Preventing inflamed gums - Here's how
Good oral hygiene is the most effective protection against gum inflammation. To do this, you should brush your teeth thoroughly twice a day and use dental floss and interdental brushes several times a week to clean the spaces between your teeth.
Our toothbrush powder made from 100% natural active ingredients makes a valuable contribution here. The cleaning agents it contains made of healing clay and clay effectively remove plaque and remineralize the teeth. The essential oils and plant extracts have, among other things, anti-inflammatory effects and strengthen the gums. And all without any additives, fluorides or foams.
Frequently asked questions about gum disease
The topic of gum inflammation usually raises many questions. We try to answer the most important ones.
Is gum disease contagious?
Unfortunately, gum inflammation can actually be contagious because it is usually a bacterial infection. The bacteria are passed on through contact with the bacterial environment - for example by kissing or using the same toothbrush.

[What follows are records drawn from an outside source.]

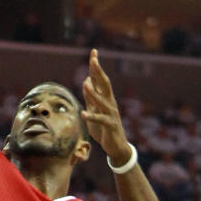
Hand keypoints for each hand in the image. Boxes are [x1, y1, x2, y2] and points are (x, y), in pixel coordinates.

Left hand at [81, 50, 129, 167]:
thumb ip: (91, 97)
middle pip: (105, 85)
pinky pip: (101, 120)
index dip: (96, 67)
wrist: (116, 147)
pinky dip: (92, 117)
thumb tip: (87, 81)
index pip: (100, 79)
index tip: (93, 52)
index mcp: (106, 98)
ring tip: (85, 84)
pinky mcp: (110, 126)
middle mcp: (110, 103)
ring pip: (102, 101)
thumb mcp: (95, 110)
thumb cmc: (104, 128)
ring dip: (93, 92)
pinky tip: (84, 114)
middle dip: (99, 72)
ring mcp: (111, 114)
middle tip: (94, 60)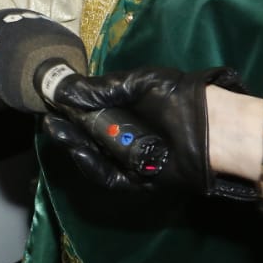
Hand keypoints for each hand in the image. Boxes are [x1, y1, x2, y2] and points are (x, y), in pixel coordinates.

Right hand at [44, 66, 253, 198]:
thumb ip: (103, 88)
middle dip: (69, 129)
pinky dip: (93, 166)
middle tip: (51, 120)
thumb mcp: (138, 83)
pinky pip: (111, 177)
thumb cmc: (178, 97)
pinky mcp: (139, 180)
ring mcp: (132, 159)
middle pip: (89, 137)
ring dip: (75, 145)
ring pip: (96, 157)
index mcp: (127, 113)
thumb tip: (65, 91)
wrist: (211, 124)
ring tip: (57, 131)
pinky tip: (79, 150)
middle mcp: (127, 137)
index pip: (92, 114)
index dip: (73, 110)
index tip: (54, 101)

What can you eat if you have gum disease?
When it comes to nutrition, many people feel restricted when it comes to gum disease. Fruits and vegetables often irritate the gums because of the acid they contain.
Smoothies and soups are often easier to eat during this time.
In general, if possible, you should avoid processed foods that contain a lot of starch and sugar. They usually have an inflammatory effect, just like animal foods or trans fats.
On the other hand, the consumption of Omega 3 fats (algae oil, olive oil, walnuts), vitamins and minerals, among other things, has an anti-inflammatory effect.
Is gum disease dangerous?
Inflammation of the gums is dangerous - especially if it is left untreated for a long period of time. If the gums are inflamed, a natural barrier that protects the body from intruders is damaged. Depending on the severity of the inflammation, pathogens can reach the entire organism from here via the bloodstream.
This can promote various chronic diseases, such as diabetes and respiratory diseases. The risk of premature birth increases in pregnant women.
Gum inflammation is not something to be trifled with! It's best not to give it the chance to develop and prevent it through good oral hygiene, regular preventive appointments and a holistic diet.